> **ENUNCIADO**
Continue o texto sobre a integração do réu no PERSI a partir do ponto em que termina.

No caso a questão que importa decidir é a de saber se se verifica, ou não, condição de procedibilidade da ação, a saber, a comunicação ao réu da sua integração no PERSI e da subsequente extinção daquele procedimento e, na afirmativa, se o tribunal de segunda instância deve conhecer do pedido.

II.3.
FACTOS
II.3.1.
Factos provados
O tribunal de primeira instância julgou provada a seguinte factualidade:
«1. Pelo acordo n.º (…), celebrado em 2019/09/27, o Autor emprestou ao Réu a quantia de 10.960,80 euros.
2. O valor referido em 1 deveria ser amortizado em 80 prestações mensais e sucessivas correspondentes a capital e juros, nos termos constantes do acordo.

3. A taxa de juro aplicável é de 7.5%.

4. O Réu não efetuou o pagamento da prestação que se venceu em 2021/08/05.

5. O não pagamento da prestação na data estipulada provocou o vencimento total da dívida e termo do acordo.

6. Perante o incumprimento do Réu, o mesmo foi incluído no procedimento extrajudicial de regularização de situações incumprimento (PERSI), tendo enviado carta para a morada constante do acordo.

7. O procedimento foi extinto, tendo sido comunicado por carta enviada para a morada constante do acordo.

8. Até à data não entregou o Réu o valor devido de € 9.173,82».

II.3.2.
Factos não provados
O tribunal de primeira instância julgou que não se provou que as missivas para integração do Réu no PERSI e sua extinção foram recebidas pelo Réu.

II.4.

Coordenadas dos pontos de referência da pose:
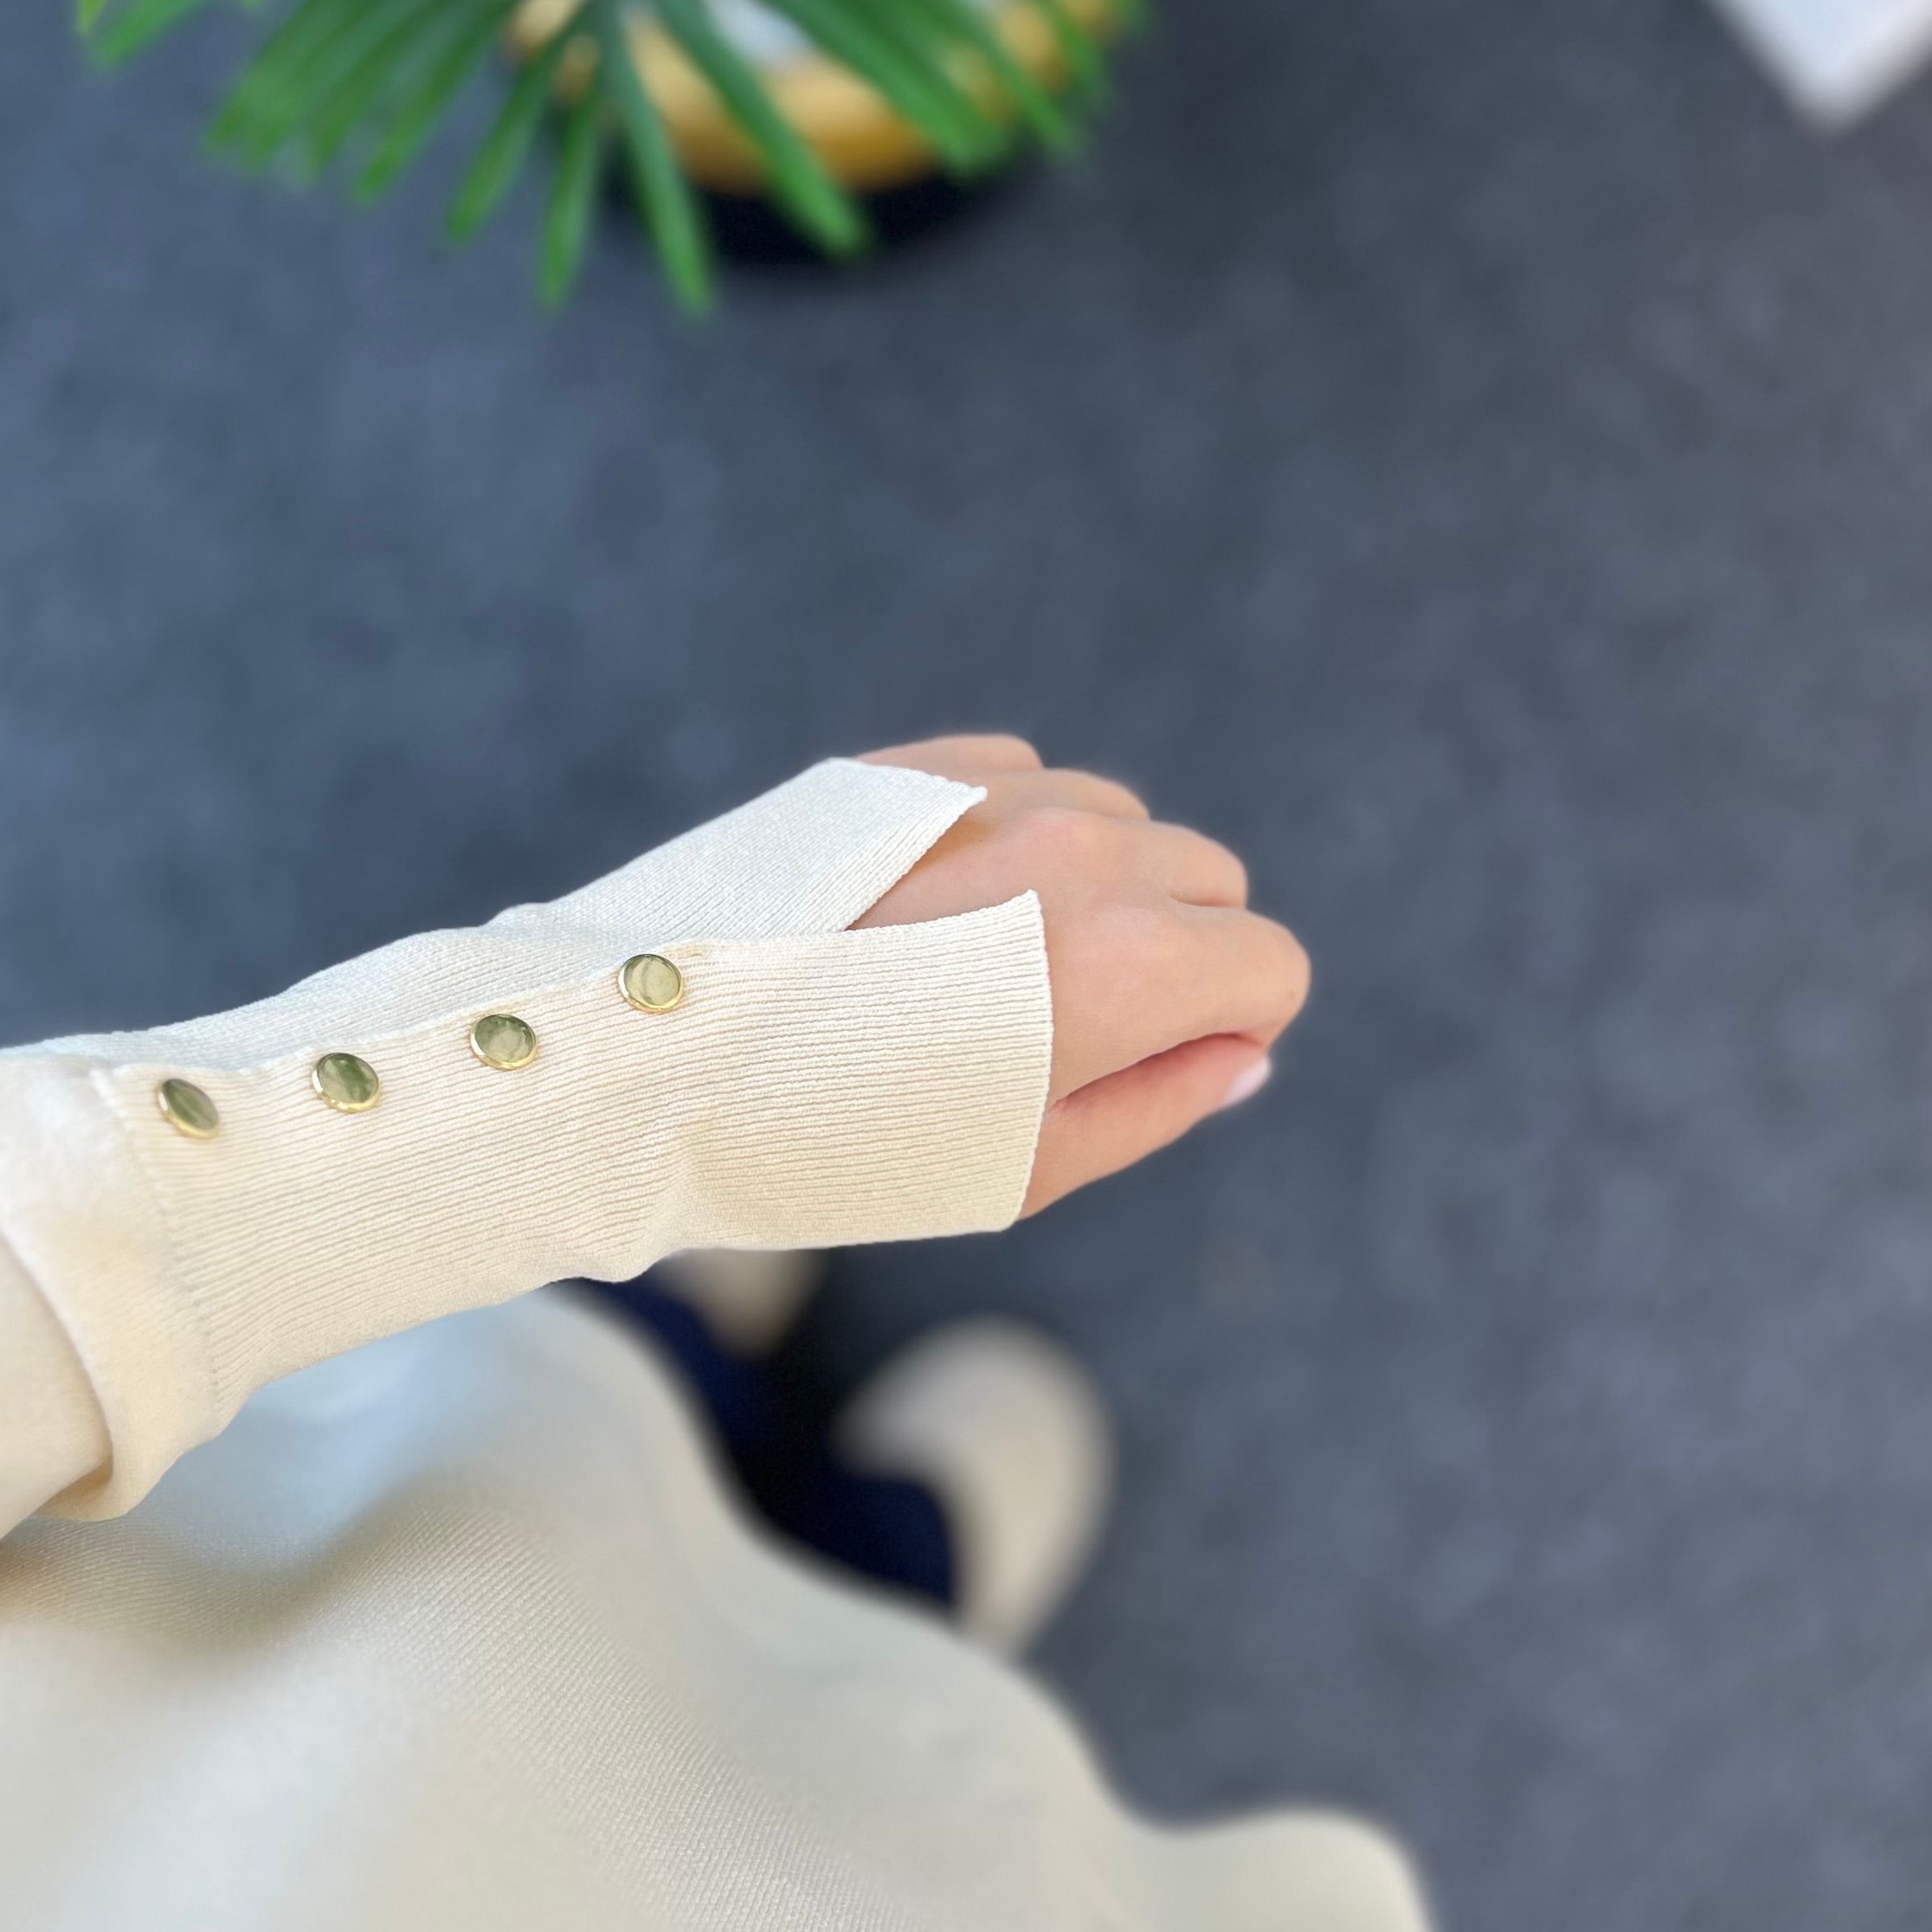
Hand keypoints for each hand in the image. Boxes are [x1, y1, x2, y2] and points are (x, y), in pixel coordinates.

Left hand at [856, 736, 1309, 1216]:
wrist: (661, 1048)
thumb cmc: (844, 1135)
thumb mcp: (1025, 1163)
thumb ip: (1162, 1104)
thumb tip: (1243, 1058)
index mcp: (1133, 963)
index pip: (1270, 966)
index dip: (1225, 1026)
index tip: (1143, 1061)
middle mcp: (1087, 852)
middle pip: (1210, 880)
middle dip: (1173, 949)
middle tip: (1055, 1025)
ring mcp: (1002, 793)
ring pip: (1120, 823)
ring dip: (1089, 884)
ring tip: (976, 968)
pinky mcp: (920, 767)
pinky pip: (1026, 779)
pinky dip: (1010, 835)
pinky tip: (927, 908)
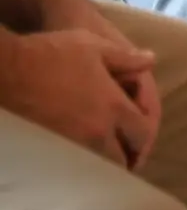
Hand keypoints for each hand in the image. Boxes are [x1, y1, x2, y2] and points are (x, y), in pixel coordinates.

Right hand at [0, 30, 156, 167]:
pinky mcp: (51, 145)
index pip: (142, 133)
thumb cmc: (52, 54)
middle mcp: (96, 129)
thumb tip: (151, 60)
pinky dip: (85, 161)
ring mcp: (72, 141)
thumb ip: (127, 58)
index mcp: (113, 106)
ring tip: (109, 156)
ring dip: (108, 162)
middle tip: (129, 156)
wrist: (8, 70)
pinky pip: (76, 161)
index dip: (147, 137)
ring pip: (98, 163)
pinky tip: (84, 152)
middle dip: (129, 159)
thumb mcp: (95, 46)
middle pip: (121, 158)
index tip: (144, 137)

==

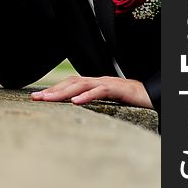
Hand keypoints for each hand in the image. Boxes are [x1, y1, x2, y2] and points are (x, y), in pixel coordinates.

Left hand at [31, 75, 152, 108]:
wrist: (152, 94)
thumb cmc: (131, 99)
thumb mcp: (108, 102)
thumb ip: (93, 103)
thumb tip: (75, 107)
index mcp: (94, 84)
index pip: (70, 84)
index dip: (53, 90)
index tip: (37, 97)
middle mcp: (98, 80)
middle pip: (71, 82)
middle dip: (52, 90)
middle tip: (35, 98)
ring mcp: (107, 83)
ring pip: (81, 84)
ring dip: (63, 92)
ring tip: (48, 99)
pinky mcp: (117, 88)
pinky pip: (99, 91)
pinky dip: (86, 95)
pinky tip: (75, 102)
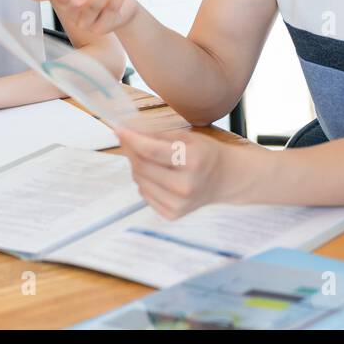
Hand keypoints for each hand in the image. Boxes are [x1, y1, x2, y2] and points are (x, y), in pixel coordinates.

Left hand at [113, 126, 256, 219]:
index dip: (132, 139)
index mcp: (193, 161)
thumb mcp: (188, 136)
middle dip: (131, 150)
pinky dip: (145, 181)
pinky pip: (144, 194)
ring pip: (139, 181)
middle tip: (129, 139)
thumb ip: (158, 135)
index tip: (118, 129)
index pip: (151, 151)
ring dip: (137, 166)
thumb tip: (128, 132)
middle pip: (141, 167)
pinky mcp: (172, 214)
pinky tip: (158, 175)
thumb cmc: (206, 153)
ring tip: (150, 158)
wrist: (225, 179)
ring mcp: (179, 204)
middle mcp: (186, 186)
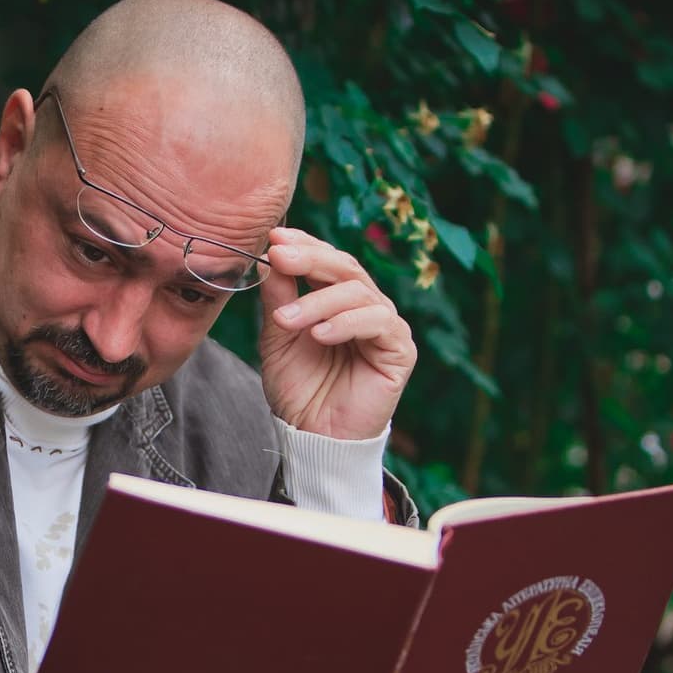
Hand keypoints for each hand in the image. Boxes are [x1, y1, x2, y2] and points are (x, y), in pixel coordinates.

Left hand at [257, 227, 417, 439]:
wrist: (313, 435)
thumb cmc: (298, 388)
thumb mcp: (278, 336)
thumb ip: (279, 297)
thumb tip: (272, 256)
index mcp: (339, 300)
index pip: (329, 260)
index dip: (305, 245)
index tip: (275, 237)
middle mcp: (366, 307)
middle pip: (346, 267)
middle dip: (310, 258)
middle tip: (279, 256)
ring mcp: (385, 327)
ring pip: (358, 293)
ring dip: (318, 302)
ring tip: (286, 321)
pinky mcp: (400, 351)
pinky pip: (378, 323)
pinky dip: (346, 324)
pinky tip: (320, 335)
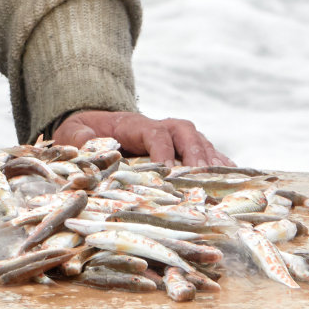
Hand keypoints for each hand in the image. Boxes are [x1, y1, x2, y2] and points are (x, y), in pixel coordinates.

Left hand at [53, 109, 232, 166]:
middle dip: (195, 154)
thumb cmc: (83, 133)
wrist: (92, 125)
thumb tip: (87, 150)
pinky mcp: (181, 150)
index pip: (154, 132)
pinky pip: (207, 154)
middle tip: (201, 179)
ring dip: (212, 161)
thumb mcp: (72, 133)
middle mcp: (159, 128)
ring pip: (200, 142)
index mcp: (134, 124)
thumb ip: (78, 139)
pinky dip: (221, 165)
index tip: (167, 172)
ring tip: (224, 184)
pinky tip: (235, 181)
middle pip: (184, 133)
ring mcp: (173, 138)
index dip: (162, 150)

--

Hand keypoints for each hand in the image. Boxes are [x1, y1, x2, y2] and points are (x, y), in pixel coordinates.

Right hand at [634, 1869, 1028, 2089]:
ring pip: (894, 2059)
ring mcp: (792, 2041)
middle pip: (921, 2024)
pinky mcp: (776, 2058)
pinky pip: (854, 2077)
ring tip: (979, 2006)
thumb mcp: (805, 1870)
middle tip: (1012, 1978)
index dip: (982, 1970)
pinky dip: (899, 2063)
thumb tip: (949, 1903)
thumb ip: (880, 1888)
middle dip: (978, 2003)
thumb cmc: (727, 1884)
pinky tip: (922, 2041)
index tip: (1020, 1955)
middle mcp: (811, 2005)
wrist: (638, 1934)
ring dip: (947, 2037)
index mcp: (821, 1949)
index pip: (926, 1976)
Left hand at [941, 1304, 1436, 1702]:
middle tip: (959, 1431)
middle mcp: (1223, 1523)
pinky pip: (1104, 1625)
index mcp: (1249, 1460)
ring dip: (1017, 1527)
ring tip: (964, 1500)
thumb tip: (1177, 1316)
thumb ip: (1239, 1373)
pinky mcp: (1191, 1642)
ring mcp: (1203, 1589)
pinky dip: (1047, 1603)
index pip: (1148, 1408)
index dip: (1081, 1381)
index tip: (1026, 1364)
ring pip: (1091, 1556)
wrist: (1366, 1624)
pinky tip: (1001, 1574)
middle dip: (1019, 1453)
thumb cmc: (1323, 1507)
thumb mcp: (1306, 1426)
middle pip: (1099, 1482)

> **RESPOSTA AO EXERCÍCIO**
Apreciação do objeto do recurso
Na sentença sob recurso o julgador a quo absolveu o réu da instância por ter considerado que se verifica uma «inexigibilidade» do crédito por falta de demonstração da observância pela autora das formalidades legais previstas no Decreto-Lei n.º 227/2012, de 25 de outubro, concretamente por não estar demonstrado que o réu recebeu as missivas para a (sua) integração no PERSI, bem como a relativa à extinção daquele procedimento.
Insurge-se a recorrente contra tal decisão, defendendo que a mesma deve ser revogada e proferida uma outra que condene o réu/apelado no pagamento da quantia de € 9.173,82, acrescida de juros vincendos, à taxa peticionada, até efetivo e integral pagamento, na medida em que nos termos do D/L n.º 227/2012, de 25-10 o Banco apenas estava obrigado a remeter as interpelações em causa em “suporte duradouro”, o que ele fez, e que enviou para a morada indicada pelo recorrido aquando da celebração do contrato.
Apreciando.
O procedimento extrajudicial de regularização de situações de incumprimento (doravante designado por PERSI) foi criado pelo D/L n.º 227/2012, de 25-10[1], diploma legal que veio consagrar um conjunto de medidas destinadas a promover quer a prevenção do incumprimento por parte dos consumidores das responsabilidades por eles assumidas em contratos de crédito quer a regularização das situações de incumprimento dos contratos de crédito por eles celebrados.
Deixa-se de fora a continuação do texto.